Advertisement

Summit on Self-Sufficiency

Share
TIMES STAFF WRITER

Facing deadlines under federal welfare reform laws to find work for thousands of aid recipients, Los Angeles County authorities joined with business and community leaders Thursday in a pledge to work together to create jobs for them.

Using the San Fernando Valley as a focal point, participants in a Welfare-to-Work Summit meeting at Cal State Northridge declared that thousands of jobs can be added by local businesses. Government agencies can help by training potential employees, they said, and legislators can help by making it more economically attractive for firms to do business in the area.

County Board of Supervisors Chairman Zev Yaroslavsky, who sponsored the meeting, said that under federal reform rules, the region has no choice but to reduce the number of adults receiving Aid to Families with Dependent Children. Failure to comply would result in financial penalties, he said.

Advertisement

“We have to move people from dependency to self-sufficiency as quickly as possible,” Yaroslavsky said. “It’s the biggest challenge counties face in America today.”

The meeting was primarily a brainstorming and networking opportunity, which may lead to future meetings but was not intended to produce immediate, concrete results.

Authorities said that nearly 100,000 of the adults in the county who receive AFDC--about 12,000 of them in the San Fernando Valley--must be employed by 2002.

The mostly upbeat invitation-only meeting attracted about 200 county officials, employers, economists, educators and former welfare recipients.

Many participants spoke favorably of a California program called GAIN, or Greater Avenues to Independence, which has put tens of thousands of welfare recipients to work, according to a study by a New York private corporation.

Amy Ovalle of Maywood said she was a second-generation welfare recipient whose self-esteem sank to a level she thought was impossible to remedy before she became involved in the program.

Advertisement

“They took me to a new level of thinking, understanding and achieving,” said Ovalle, 38, a single mother of two daughters who now works as a job developer for the program.

However, the program operates on a modest scale compared to the number of people who need jobs, officials said.

Several other participants emphasized how daunting the task of creating jobs for so many people will be without programs like tax incentives for businesses and community support for development projects. Other concerns included day care availability and whether entry-level jobs would pay enough to replace welfare payments.

“It’s a much bigger problem than has come out in the meeting here today,” said Bernard J. Luskin, chief executive officer of Luskin International Inc., a telecommunications and publishing firm, and visiting professor at Claremont Graduate School. “This is a major social shift and we’re going to have to work with it.”
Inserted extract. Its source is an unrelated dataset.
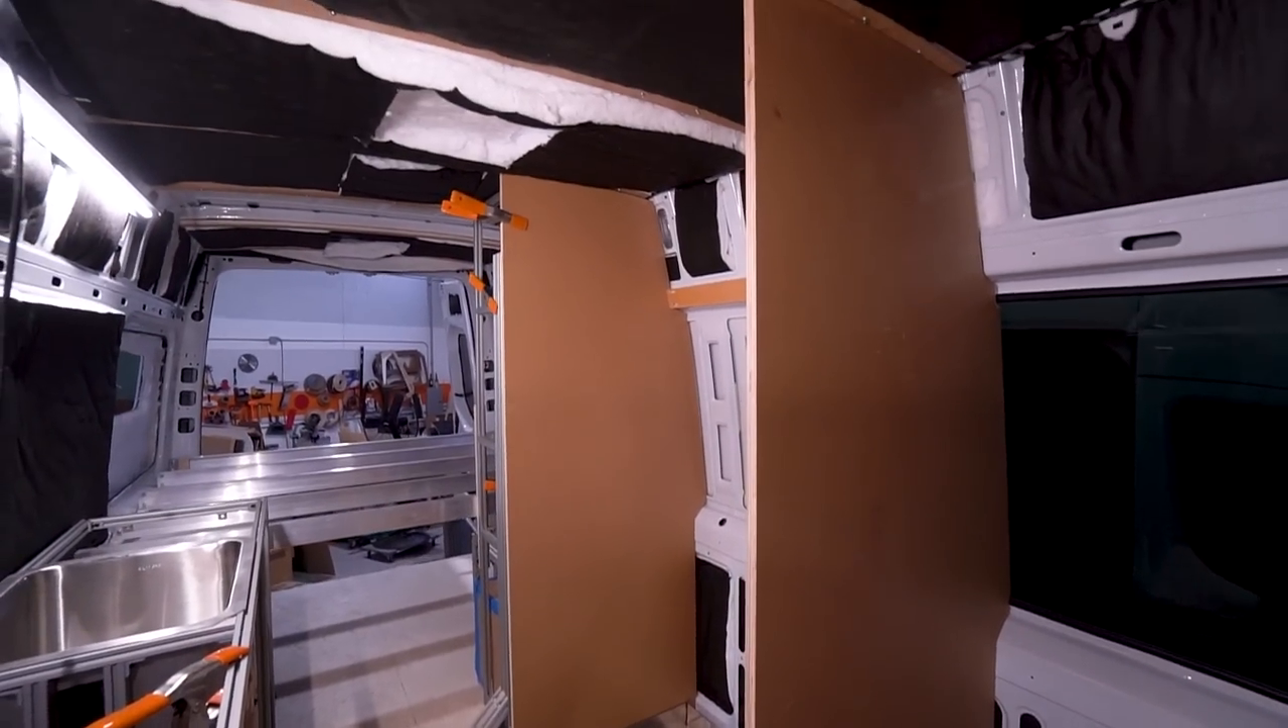Up here, we've got our shower walls in place mid-ship.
Yaroslavsky said welfare reform, along with health-care issues, generates perhaps the most emotional opinions from many different points of view, but that change is mandatory.

“It’s controversial,” he said. “Now this is the set of rules we have. We’ve got to make it work. We have a responsibility to make it work.”

Advertisement

One goal is to dispel what he called stereotypes about welfare recipients, such as that they are lazy or unwilling to work, he said.

“Let’s de-stigmatize the welfare recipient. . . . Any one of us could find ourselves in that situation,” he said.

“We’re talking about human beings here. Every statistic is a life.”

There are about 245,000 adults in Los Angeles County receiving AFDC benefits, with about 20,000 of them in the Valley, said Lynn W. Bayer, director of the county’s Department of Public Social Services.

“As long as the economy keeps growing, we’re feeling very optimistic that we’ll be able to move our [AFDC recipients] on to work and into self-sufficiency,” Bayer said. “It’s a challenge.”